Through its ecoTECHNOLOGY for Vehicles II (eTV II) program, Transport Canada has commissioned a study to investigate the potential safety implications of using boat-tails to reduce fuel consumption and greenhouse-gas emissions from heavy-duty vehicles (HDVs) on Canadian roads. A concern has been raised regarding the possibility for ice and snow to accumulate and shed from the cavity of a boat-tail, posing a potential safety hazard for other road users. This report describes a preliminary evaluation for the potential for ice and snow accumulation in the cavity of a boat-tail-equipped HDV.

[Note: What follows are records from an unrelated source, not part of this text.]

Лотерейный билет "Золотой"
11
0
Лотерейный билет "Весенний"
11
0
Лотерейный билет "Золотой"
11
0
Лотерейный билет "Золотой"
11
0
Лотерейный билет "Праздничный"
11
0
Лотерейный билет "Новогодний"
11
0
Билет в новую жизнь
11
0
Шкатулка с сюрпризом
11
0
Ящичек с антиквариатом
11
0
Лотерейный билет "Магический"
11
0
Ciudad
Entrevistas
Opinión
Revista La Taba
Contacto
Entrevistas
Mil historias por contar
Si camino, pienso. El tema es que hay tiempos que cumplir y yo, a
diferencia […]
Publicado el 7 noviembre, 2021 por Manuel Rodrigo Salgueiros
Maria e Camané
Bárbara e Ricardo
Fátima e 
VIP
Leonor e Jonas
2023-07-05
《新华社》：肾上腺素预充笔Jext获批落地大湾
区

A 2012 report to Transport Canada, prepared by the National Research Council Canada (NRC), identified no relevant scientific literature on the topic of ice or snow accumulation in cavities at the rear of a ground vehicle. The report identified that on-road observations, wind tunnel testing, or computational fluid dynamics (CFD) simulations are three possible approaches to investigate the problem. A computational-simulation based approach was selected for the work presented herein based on its ability to provide repeatable results and a parametric approach to the investigation.

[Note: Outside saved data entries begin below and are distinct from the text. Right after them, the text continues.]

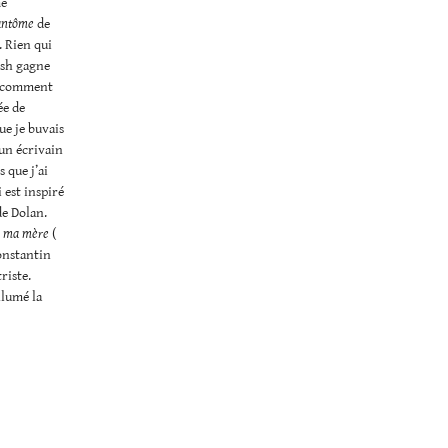
me
Fantôme
de
. Rien qui
ush gagne
es comment
ée de
ue je buvais
un écrivain
 que j’ai
 est inspiré
de Dolan.
ué ma mère
(
Constantin
riste.
allumé la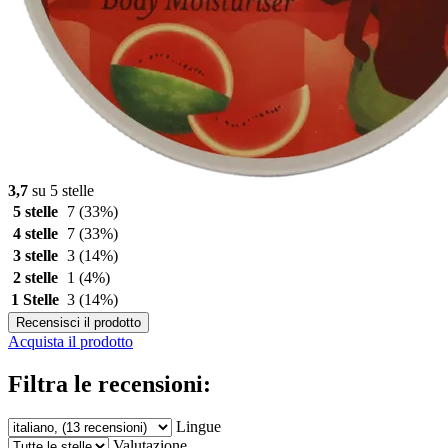
3,7
su 5 stelle
5 stelle
7
(33%)
4 stelle
7
(33%)
3 stelle
3
(14%)
2 stelle
1
(4%)
1 Stelle
3
(14%)
Recensisci il prodotto
Acquista il prodotto
Filtra le recensioni:
Lingue
Valutazione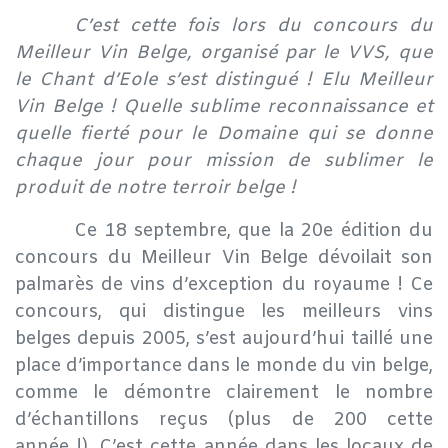
​C’est cette fois lors du concours du
Meilleur Vin Belge, organisé par le VVS, que
le Chant d’Eole s’est distingué ! Elu Meilleur
Vin Belge !
Quelle sublime reconnaissance et
quelle fierté pour le Domaine qui se donne
chaque jour pour mission de sublimer le
produit de notre terroir belge
!
​Ce 18 septembre, que la 20e édition du
concours du Meilleur Vin Belge dévoilait son
palmarès de vins d’exception du royaume ! Ce
concours, qui distingue les meilleurs vins
belges depuis 2005, s’est aujourd’hui taillé une
place d’importance dans le monde du vin belge,
comme le démontre clairement le nombre
d’échantillons reçus (plus de 200 cette
année !). C’est cette année dans les locaux de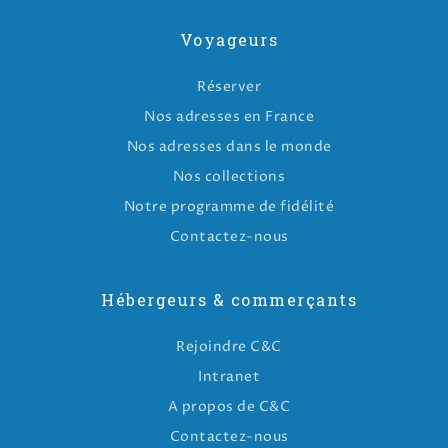
Voyageurs
Réserver
Nos adresses en France
Nos adresses dans le monde
Nos collections
Notre programme de fidélité
Contactez-nous
Hébergeurs & commerçants
Rejoindre C&C
Intranet
A propos de C&C
Contactez-nous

Results of the quasi-static particle tracking analyses showed that the greatest numbers of particles impinge on the base of the HDV for the no-boat-tail case, concentrated on the upper surface of the back face of the trailer. The 3-panel boat-tail provides the lowest level of particle impingement. Adding the fourth, lower panel to the boat-tail provides an added surface on which snow particles impinge and can accumulate. This lower horizontal panel provides the greatest concern for potential snow build up, and a rudimentary estimate shows the potential for 4 kg of snow to accumulate per hour on this surface.

The identification of sufficient accumulation of snow on a boat-tail lower surface was based on assumptions regarding the particle properties kicked-up behind HDVs. It is not clear whether the conditions evaluated, which represent a worst case condition, are prevalent on Canadian roads during the winter. It is advisable that on-road observations be performed during various adverse winter conditions for a 4-panel boat-tail to identify the true potential for snow accumulation. It is also recommended that the effect of side-skirts on the potential snow accumulation in a boat-tail be evaluated.